1.11. Failure of SLCBridge pod to deploy
If the initialization phase of Software Lifecycle Container Bridge fails with an error like the one below, you are probably running SLCB version 1.1.53 configured to push to a registry requiring basic authentication.
*************************************************
* Executing Step WaitForK8s SLCBridgePod Failed *
*************************************************
Execution of step WaitForK8s SLCBridgePod failed
Synchronizing Deployment slcbridgebase failed (pod "slcbridgebase-5bcd7946f4-t6vfr" failed) [1.116647047s]
.
Choose "Retry" to retry the step.
Choose "Rollback" to undo the steps done so far.
Choose "Cancel" to cancel deployment immediately.

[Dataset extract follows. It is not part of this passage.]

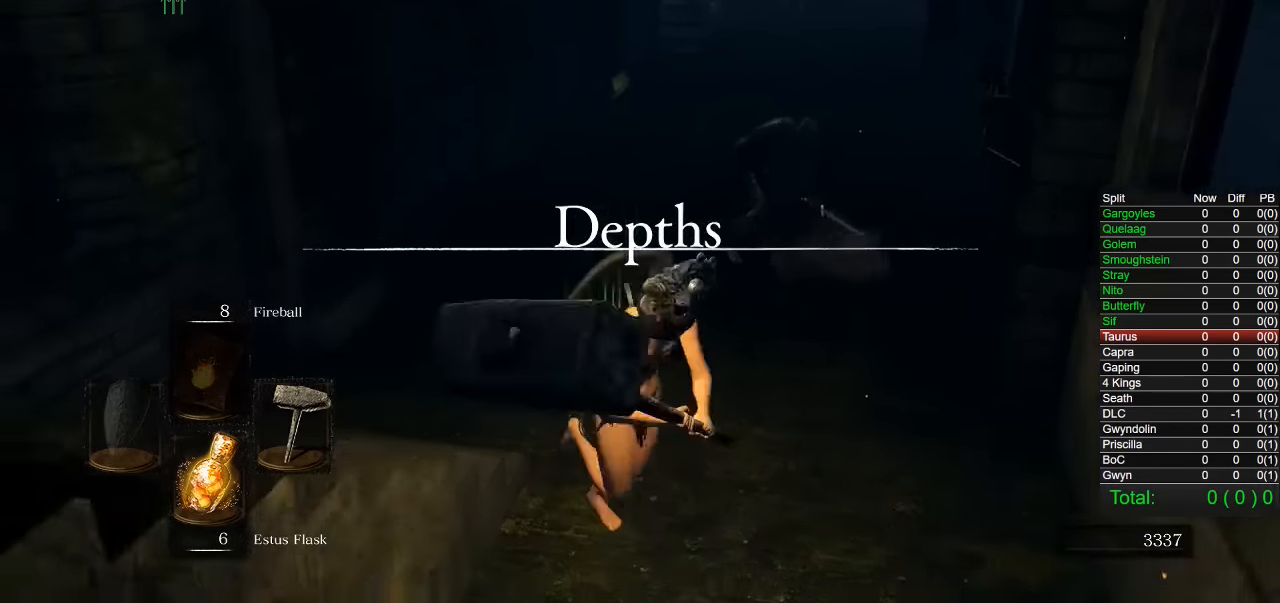
Gameplay with a controller (PlayStation layout); each line is a JSON object with the inputs held at the frame after it (dt_ms = milliseconds from this image to that frame). "button_events" lists button changes between this image and that frame as [ms after this image, input, new state], when the widget could be followed in between (sticks are given only as held states).
{"dt_ms": 500, "buttons": [], "left_stick": "down", "right_stick": "center", "button_events": []}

# oc logs -n sap-slcbridge -c slcbridge -l run=slcbridge --tail=13
----------------------------
Code: 401
Scheme: basic
"realm": "basic-realm"
{"errors":[{"code":"UNAUTHORIZED","message":"authentication required","detail":null}]}
----------------------------
2020-09-29T11:49:33.346Z INFO images/registry.go:182 Access check of registry "container-image-registry-sdi-observer.apps.sydney.example.com" returned AuthNeedBasic
2020-09-29T11:49:33.346Z INFO slp/server.go:199 Shutting down server
2020-09-29T11:49:33.347Z INFO hsm/hsm.go:125 Context closed
2020-09-29T11:49:33.347Z INFO hsm/state.go:56 Received Cancel
2020-09-29T11:49:33.347Z DEBUG hsm/hsm.go:118 Leaving event loop
2020-09-29T11:49:33.347Z INFO slp/server.go:208 Server shutdown complete
2020-09-29T11:49:33.347Z INFO slcbridge/master.go:64 could not authenticate at registry SLP_BRIDGE_REPOSITORY container-image-registry-sdi-observer.apps.sydney.example.com
2020-09-29T11:49:33.348Z INFO globals/goroutines.go:63 Shutdown complete (exit status 1).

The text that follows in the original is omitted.